If it trips with the mcb off, you have a neutral to earth fault, and on it could be live or neutral to earth.

Likely an appliance over the wiring but not 100%
 
These faults are very difficult to find and may be the accumulation of several appliances leaking very little to earth (normal) adding up to enough to trip the RCD.

If it is one appliance then motors and heaters are the most likely.

Another likely cause is moisture in an outside fitting when it rains (or a leaking appliance indoors).
That would explain the delay in being able to switch on again.
 
The C45 on ebay are either fake or secondhand old tat

A C60 replaced them
 
Is a C60 (or C60N) completely compatible? It doesn't seem to use the little fork connectors which the C45 does.
 
pic_280_bg.jpg

Those forks you are talking about just clip into the round hole over the top screw. Although I don't know why we're still discussing them.....that's not where the fault lies
 
You're right. I don't think I'm even going to bother replacing the MCB. I'll just have to bite the bullet with more detailed investigation.

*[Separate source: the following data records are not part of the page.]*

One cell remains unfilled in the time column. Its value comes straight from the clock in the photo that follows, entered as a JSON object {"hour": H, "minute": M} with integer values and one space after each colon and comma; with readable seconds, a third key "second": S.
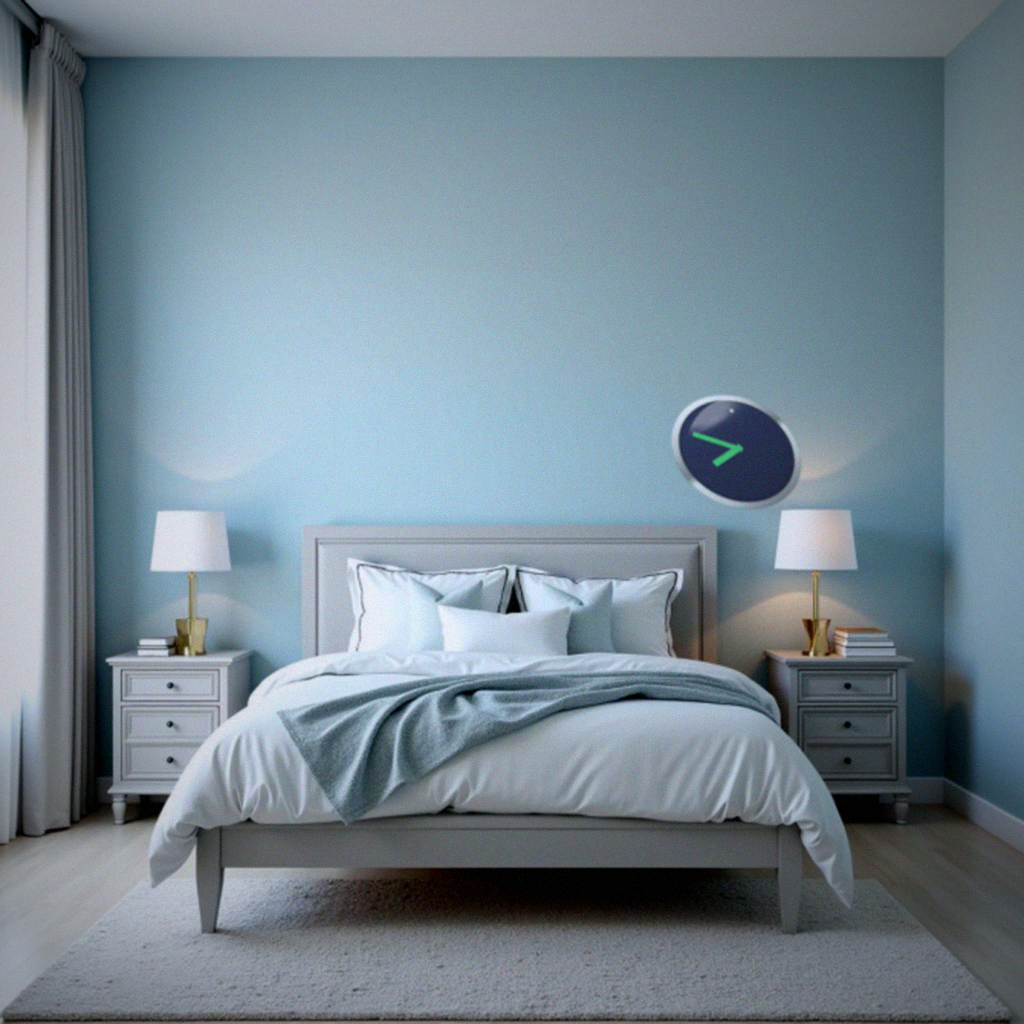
{"hour": 7, "minute": 48}
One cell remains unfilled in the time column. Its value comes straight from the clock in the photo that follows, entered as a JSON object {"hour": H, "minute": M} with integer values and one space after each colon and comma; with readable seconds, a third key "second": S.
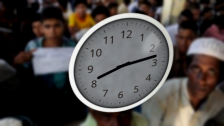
{"hour": 8, "minute": 13}
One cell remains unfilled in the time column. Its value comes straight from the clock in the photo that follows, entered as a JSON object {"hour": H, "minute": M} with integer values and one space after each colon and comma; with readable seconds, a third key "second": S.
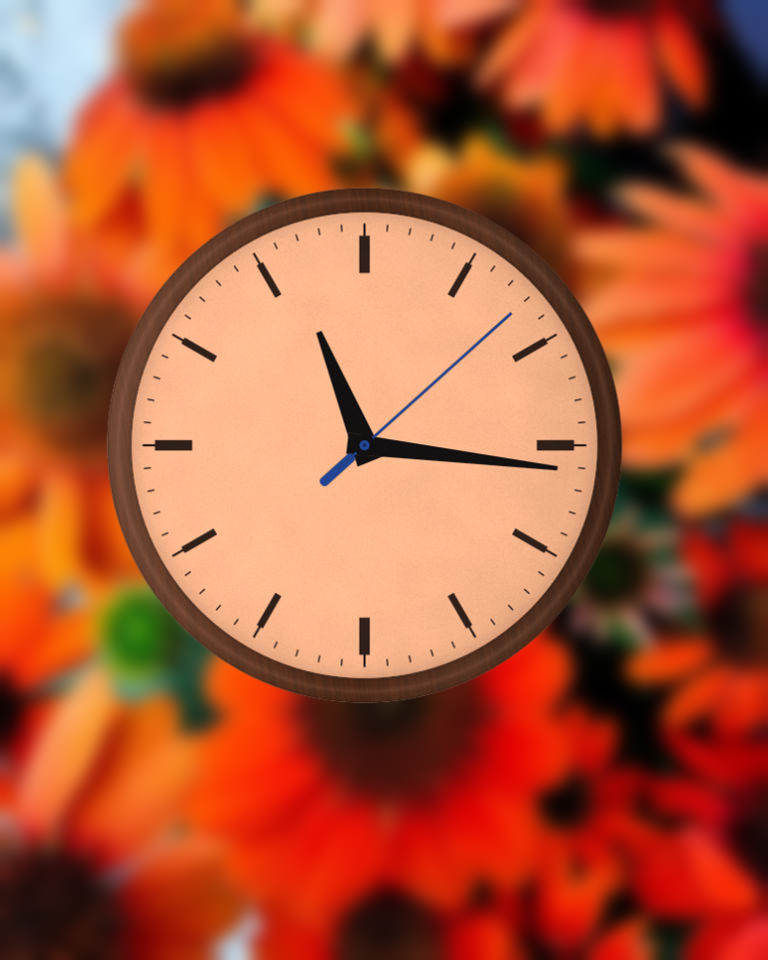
{"hour": 11, "minute": 16, "second": 8}
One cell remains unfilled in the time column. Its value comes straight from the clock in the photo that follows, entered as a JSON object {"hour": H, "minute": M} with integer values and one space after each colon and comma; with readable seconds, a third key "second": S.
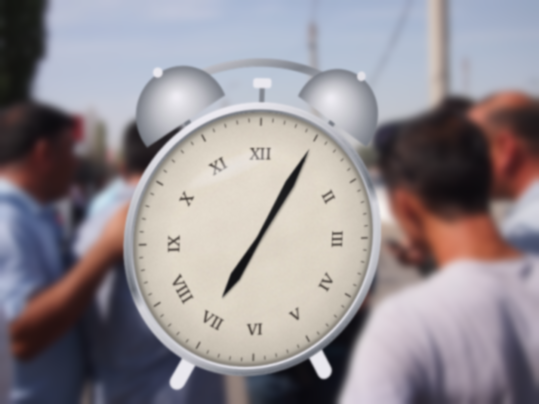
{"hour": 7, "minute": 5}
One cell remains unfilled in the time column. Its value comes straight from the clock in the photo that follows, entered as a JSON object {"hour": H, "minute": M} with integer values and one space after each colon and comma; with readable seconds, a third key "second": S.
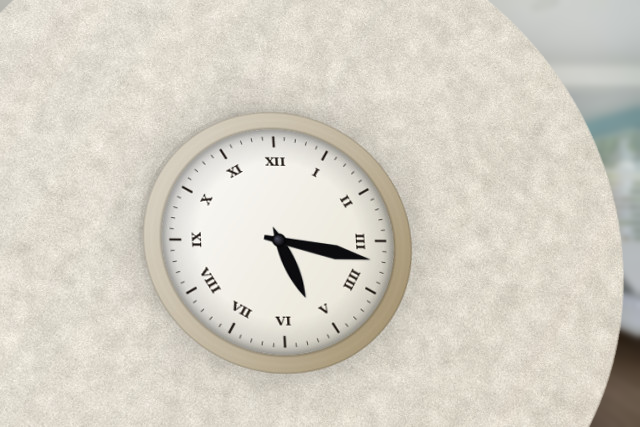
{"hour": 5, "minute": 17}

As regards all the ebay stuff being 2nd hand "tat" though (accepting that one would need to be very wary of fakes), all my MCBs are 30+ years old and working fine. So that's 2nd hand enough. A 2nd hand one from ebay is around a fiver. A new C60 from RS-Online is about £50!
 
Anybody who buys a non new-build house and doesn't immediately have the CU replaced is using second-hand MCBs.
 
As regards all the ebay stuff being 2nd hand "tat" though (accepting that one would need to be very wary of fakes), all my MCBs are 30+ years old and working fine. So that's 2nd hand enough. A 2nd hand one from ebay is around a fiver. A new C60 from RS-Online is about £50!

But you likely know the history of yours.
Most 2nd hand merlin comes from commercial and who knows how many times they have been blown up by faults over a possible 30 years or constantly on in a poor envirement and the switching mechanism a bit gunked up.

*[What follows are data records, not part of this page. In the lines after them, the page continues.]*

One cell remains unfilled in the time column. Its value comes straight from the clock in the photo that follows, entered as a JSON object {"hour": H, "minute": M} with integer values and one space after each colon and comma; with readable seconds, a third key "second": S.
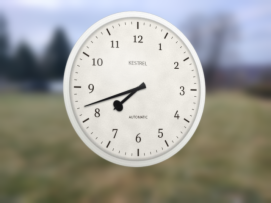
{"hour": 7, "minute": 42}
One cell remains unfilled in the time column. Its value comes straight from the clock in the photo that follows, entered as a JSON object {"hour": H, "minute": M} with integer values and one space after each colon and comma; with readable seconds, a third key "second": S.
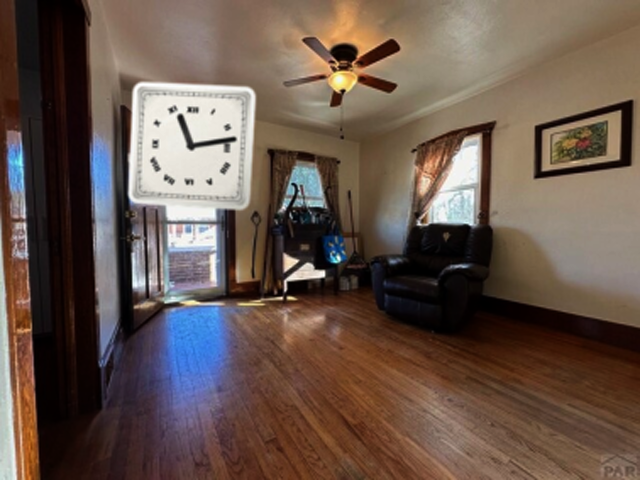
{"hour": 11, "minute": 13}
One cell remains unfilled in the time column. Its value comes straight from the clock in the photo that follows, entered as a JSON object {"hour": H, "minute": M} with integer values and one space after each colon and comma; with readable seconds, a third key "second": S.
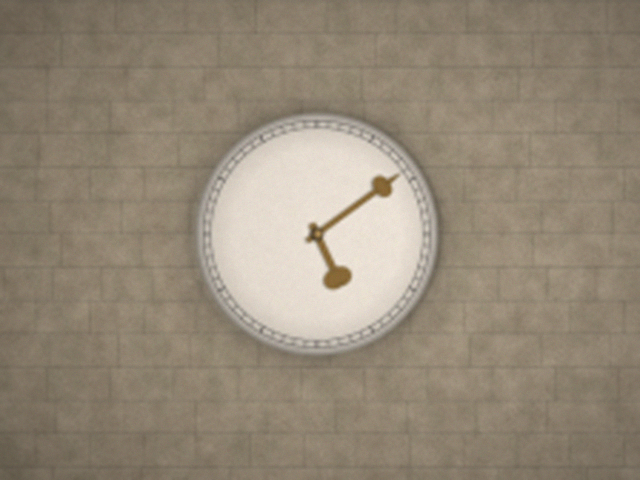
{"hour": 5, "minute": 9}
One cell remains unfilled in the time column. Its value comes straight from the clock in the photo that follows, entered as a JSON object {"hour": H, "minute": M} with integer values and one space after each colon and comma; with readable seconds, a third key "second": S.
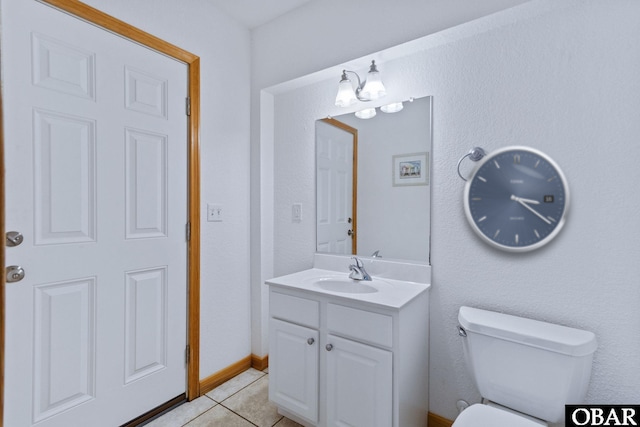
{"hour": 3, "minute": 21}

Regarding the forks you reuse your old one, undoing the screws releases it.

Even the C60 range in now phased out and replaced with the Acti 9 range
But as others say you maybe wasting your time.
 
Putting my own little problem aside, it does open up a wider question.

Anyone could have a Merlin Gerin consumer unit and want to replace the components, or add a circuit in a blank space or otherwise change the configuration.

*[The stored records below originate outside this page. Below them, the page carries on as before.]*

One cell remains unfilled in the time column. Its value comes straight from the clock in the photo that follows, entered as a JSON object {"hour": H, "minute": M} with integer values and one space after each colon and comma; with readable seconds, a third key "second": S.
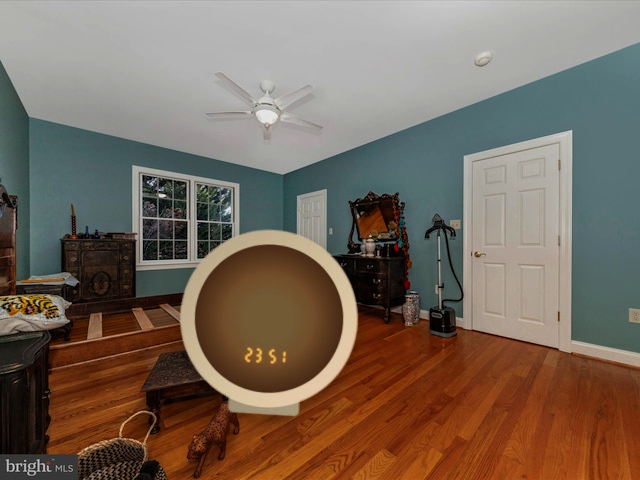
{"hour": 23, "minute": 51}
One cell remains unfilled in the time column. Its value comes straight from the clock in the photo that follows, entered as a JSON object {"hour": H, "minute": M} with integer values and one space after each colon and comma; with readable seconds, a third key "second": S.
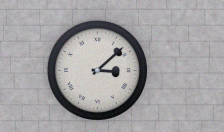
{"hour": 3, "minute": 8}
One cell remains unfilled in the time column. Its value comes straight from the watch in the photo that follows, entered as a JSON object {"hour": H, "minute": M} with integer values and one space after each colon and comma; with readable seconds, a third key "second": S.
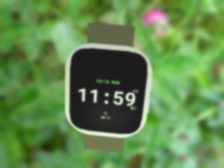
{"hour": 11, "minute": 59}
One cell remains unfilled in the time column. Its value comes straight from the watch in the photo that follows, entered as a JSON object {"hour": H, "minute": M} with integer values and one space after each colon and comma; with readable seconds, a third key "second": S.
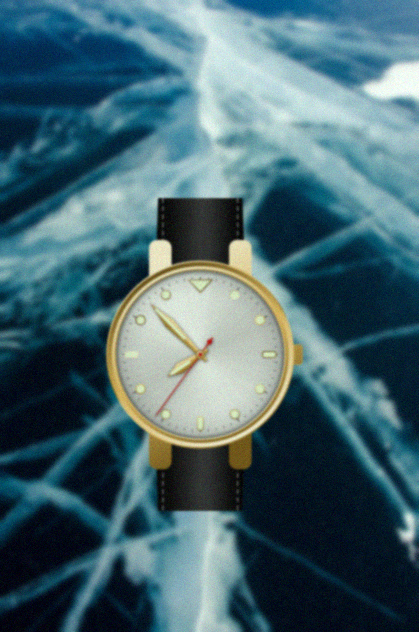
{"hour": 7, "minute": 52, "second": 36}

If they are to shy away from 2nd hand components with uncertain history and end of range leftovers at ginormous prices, what are the compatibility issues between C45, C45N, C60whatever and Acti9?

It's not so difficult to choose the right spec - poles, current, curve type etc but are they all interchangeable? Same physical dimensions, fittings, cable diameter? The last couple of posts touched on this but I didn't really follow.